Today, I’ll be telling you a story,although I’d rather we called it a parable. And this is dedicated to a friend who’s very dear to me. Enjoy!!!
There lived a great man (I don’t know what to call him). He was a great man born into a long generation of gardeners and he had 3 sons. By virtue of this fact,these 3 sons had to carry on with their family tradition,but to them,it was more than just a family tradition. It had become more or less like a religion,each man having an individual garden that they could plant on, any flower in the world that appealed to them.
Now, interestingly, the first son loved almost every plant he could see. So every time he found a new plant, you know what he would do? He would toss it into the garden and later,he’d come back to water it.
The second son on the other hand,you know what he loved? Of all the flowers in the world,he was in love with tulips, that every single day of his life,he would water it,day and night in his garden and cherish it. He loved it almost to the point of obsession.
The third son was much like the first son, in his love for variety- less variety though, because the love for one flower led to that of the other. He made interesting discoveries. He would pick out different seeds and then organize them according to their colours and sizes and the beauty they would bring out when combined together…And so the seeds were planted. And those seeds began to grow, just like the sons.
It was time for the first visit,where people would come to check out their gardens and see how well the young men have fared…
The second son’s garden was first in line: those tulips, they were so beautiful, and people would come into the second son’s garden and be like, “wow! This is beautiful! Splendid! What a great work you’ve done. Impressive!”
The third son’s garden was next. His garden flourished and people were even more amazed at the spontaneous brilliance. “Wow! This is even better! It’s like heaven on earth.”
But the beauty was not quite “too” remarkable… Or at least,when they got to the first son’s garden,they all seemed to change their minds about how amazing it was. You really should have seen this garden. It was amazing. What wild brilliance. Another level of genius they could only think was humanly impossible by yet another savant from the long line of gardeners. Some even called it Paradise.
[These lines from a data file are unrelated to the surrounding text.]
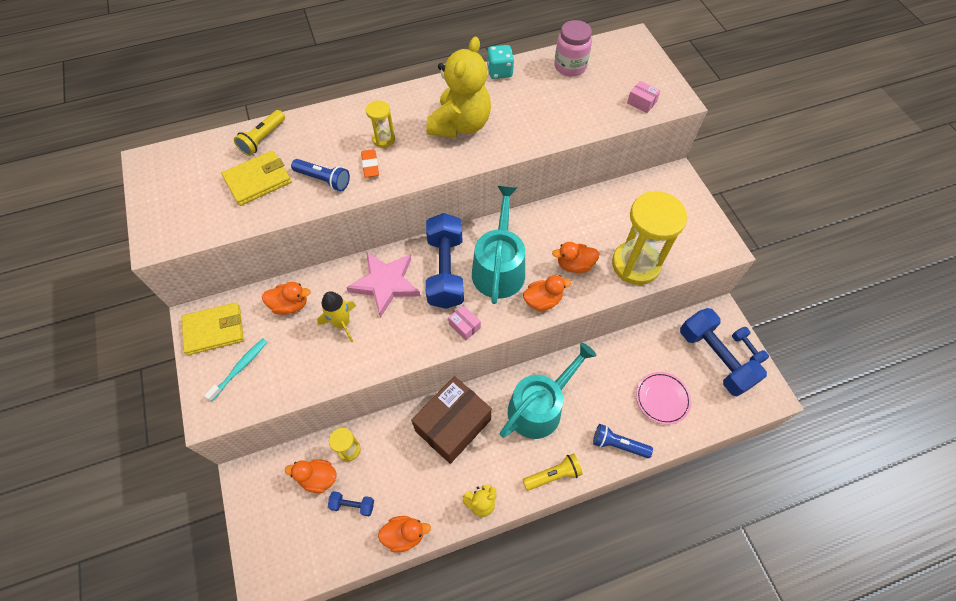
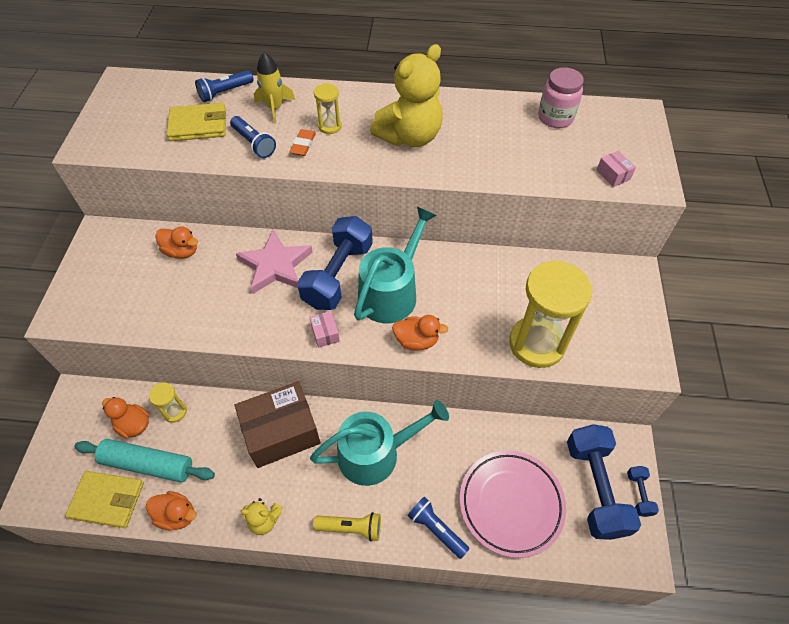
camera: 25 degrees right, 5 degrees down
(214, 330) = (107, 248): yellow wallet -> yellow wallet (107, 500)
(240, 368) = (107, 289): turquoise toothbrush -> none
(263, 139) = (225, 92): yellow flashlight -> blue flashlight
(342, 323) = (215, 285): yellow rocket -> yellow rocket (275, 108)
(352, 505) = (148, 464): blue dumbbell -> turquoise rolling pin
(499, 72) = (479, 101): turquoise dice -> none
(574, 265) = (470, 319): orange duck -> none
(662, 399) = (511, 504): pink plate -> pink plate, size x1.63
Now, time crept again,almost unnoticeably, as it always does, and it was time for the second visit.
The second son’s garden looked a lot better; the best tulips they could ever find in that town. People came from all over the world to get tulips from just one man. Wow!
The third son’s garden,jeez! The blend! One flower’s beauty complemented the other and supplemented itself at the same time. It was a garden yet, looked like a museum at the same time. If there was one word for it this time,it was Eden. Second to paradise… But…
The first son’s garden, yes,it grew. Yes,it was pretty, but the plants wrestled for nutrients, wrestled for air,for space and none survived. Not a single one of them and sad enough,the only thing that illusively survived were the thorns and weeds. The garden lost its colour, its beauty. And the gardener,he lost everything.
The first thing we have to realize is: The mind is the Garden. Second,there are just so many lessons to be learnt from this sweet story/parable. I definitely won’t be able to state all,but I’ll drop what I have. You could too,in the comments box,if you feel it would be a blessing to someone. That settled,let’s go.
- People don’t know it,but there’s a blessing in Simple. People wish they could sing and dance and be everything. But what we don’t realize is, the fact that life has made that decision for us,not making us good at many things,but one,is a blessing. We really tend to ignore that life has given us a purpose, something to work on and towards,a niche of specialization and concentration. That was the case with the second son. He had the ability to grow and nurture only one type of flower. Look how it turned out. He was able to concentrate on just that one thing,and he made a huge boom.
- ‘Jack of all trades,master of none.’ How is it possible for us to have our hands in so many pies and not get overstuffed? Really,if there’s a way around it, I need to know. But until then,just stick to what you know,and develop it. We really should stop jumping up and down,getting engaged in just about anything that catches our attention. Then at the end of the day,we can’t even lay a claim on one thing we have achieved.
- Be organized. Make plans. Have a focus. Have goals. The only difference between the first and third son is the ability to plan and be organized. They both had the same passion,but different approaches. Everything in this life revolves around order. That is why I have to go to school before I get a job before I get married before I get kids. Even God created the world in a particular ORDER. That should tell us that order is ancient, and should be treated as one.
- The flowers in the garden of the first son had to fight for space, air and nutrients. Why? There were just too many of them. Worse,they weren’t aligned, like the third son’s. Congratulations on having a lot of aspirations- I do too. But the question is,how well are they going hand in hand? If we don’t create a balance,then our ‘flowers’,our dreams and our visions would die. There are just some things that we have to let go of,no matter how much we love them, because it’s obvious that they would just interfere with some other things. That’s when prioritization comes in…
- Don’t envy that guy you think can do all. The little we have, how effective have we been with them? “Seest thou a man diligent in his business? He shall stand before kings and not mean men.” Be diligent with what you have, no matter how little, no matter how small. And you would definitely surpass that guy who has ‘more’. At the end of the day,there’s more to life than having more.
There are so many other lessons that can be learnt from this,but I think I’ve exhausted all I have. Like I said at the start,you could drop something in the comments box.